[Stored data entries]
----

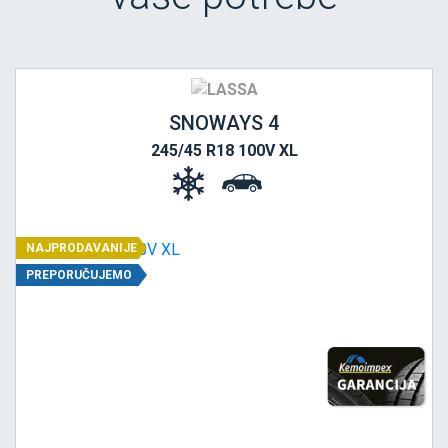
SNOWAYS 4
245/45 R18 100V XL
NAJPRODAVANIJE
PREPORUČUJEMO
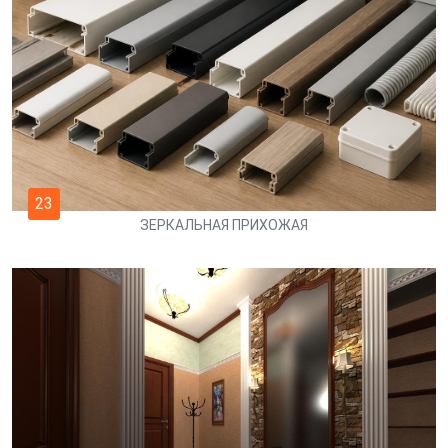
23
ЗЕРКАЛЬНАЯ ПРИХОЖАЯ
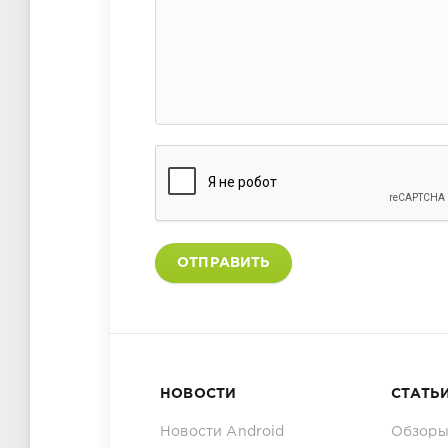
ОТПРАВИТЬ
НОВОСТИ
СТАТЬ
Новости Android
Обзоры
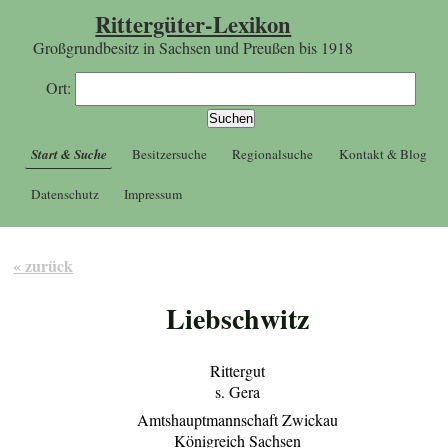
Rittergüter-Lexikon
Großgrundbesitz in Sachsen und Preußen bis 1918
Ort:
Start & Suche
Besitzersuche
Regionalsuche
Kontakt & Blog
Datenschutz
Impressum
« zurück
Liebschwitz
Rittergut
s. Gera
Amtshauptmannschaft Zwickau
Königreich Sachsen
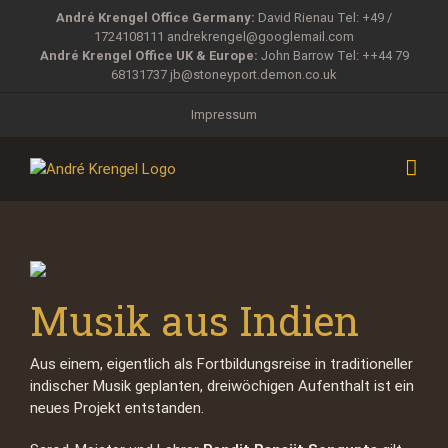
Zum
André Krengel Office Germany:
David Rienau Tel: +49 /
Inhalt
1724108111
andrekrengel@googlemail.com
springen
André Krengel Office UK & Europe:
John Barrow Tel: ++44 79
68131737
jb@stoneyport.demon.co.uk
Impressum
Musik aus Indien
Aus einem, eigentlich als Fortbildungsreise in traditioneller
indischer Musik geplanten, dreiwöchigen Aufenthalt ist ein
neues Projekt entstanden.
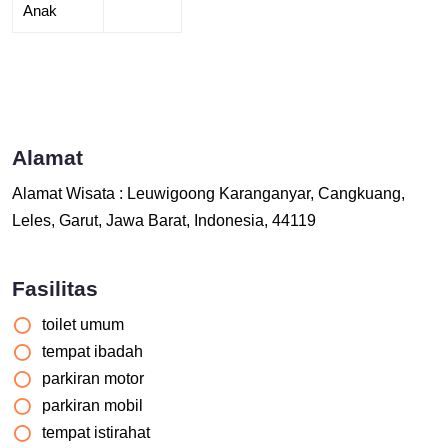
Anak
Alamat
Alamat Wisata : Leuwigoong Karanganyar, Cangkuang,
Leles, Garut, Jawa Barat, Indonesia, 44119
Fasilitas
toilet umum
tempat ibadah
parkiran motor
parkiran mobil
tempat istirahat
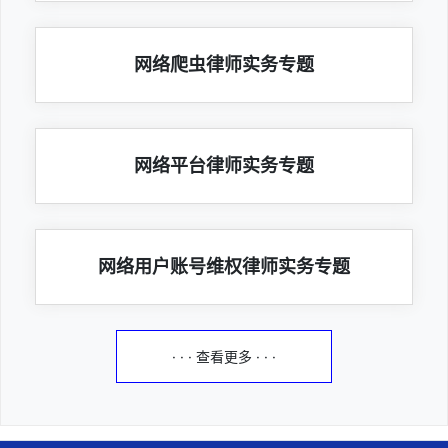
网络爬虫律师实务专题
网络平台律师实务专题
网络用户账号维权律师实务专题
· · · 查看更多 · · ·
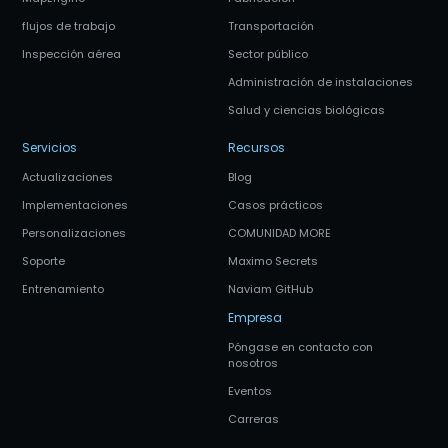
flujos de trabajo
Transportación
Inspección aérea
Sector público
Administración de instalaciones
Salud y ciencias biológicas
Servicios
Recursos
Actualizaciones
Blog
Implementaciones
Casos prácticos
Personalizaciones
COMUNIDAD MORE
Soporte
Maximo Secrets
Entrenamiento
Naviam GitHub
Empresa
Póngase en contacto con
nosotros
Eventos
Carreras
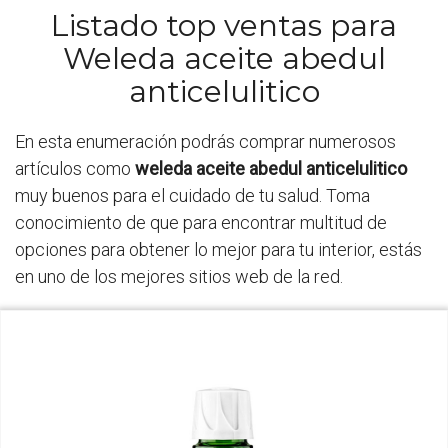
Listado top ventas para
Weleda aceite abedul
anticelulitico
En esta enumeración podrás comprar numerosos
artículos como
weleda aceite abedul anticelulitico
muy buenos para el cuidado de tu salud. Toma
conocimiento de que para encontrar multitud de
opciones para obtener lo mejor para tu interior, estás
en uno de los mejores sitios web de la red.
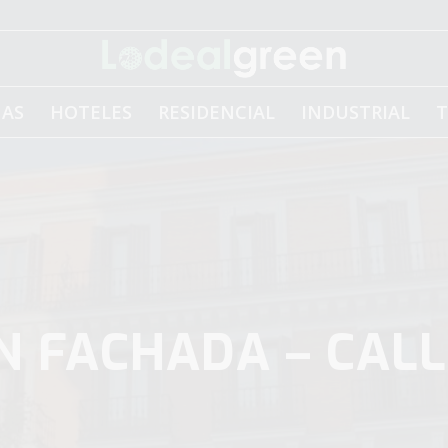
NAS
HOTELES
RESIDENCIAL
INDUSTRIAL
T
N FACHADA – CAL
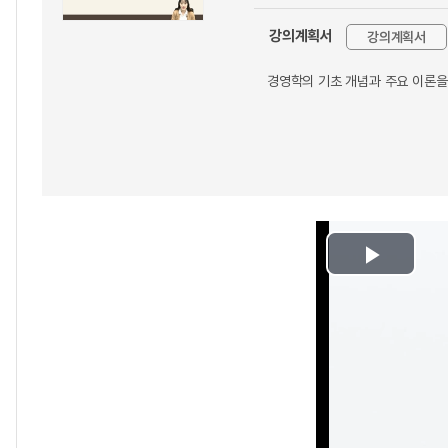
강의계획서
강의계획서
경영학의 기초 개념과 주요 이론을
Play
Video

----

With the pictures omitted, copy the entries above exactly from the line containing "Aus einem, eigentlich" through the line containing "Inspección aérea", both lines included.

**SOLUTION FOR THIS PROBLEM**
Aus einem, eigentlich als Fortbildungsreise in traditioneller
indischer Musik geplanten, dreiwöchigen Aufenthalt ist ein
neues Projekt entstanden.
Anak
Alamat
Alamat Wisata : Leuwigoong Karanganyar, Cangkuang,
Leles, Garut, Jawa Barat, Indonesia, 44119
Fasilitas
toilet umum
tempat ibadah
parkiran motor
parkiran mobil
tempat istirahat
网络爬虫律师实务专题
网络平台律师实务专题
网络用户账号维权律师实务专题
· · · 查看更多 · · ·
flujos de trabajo
Transportación
Inspección aérea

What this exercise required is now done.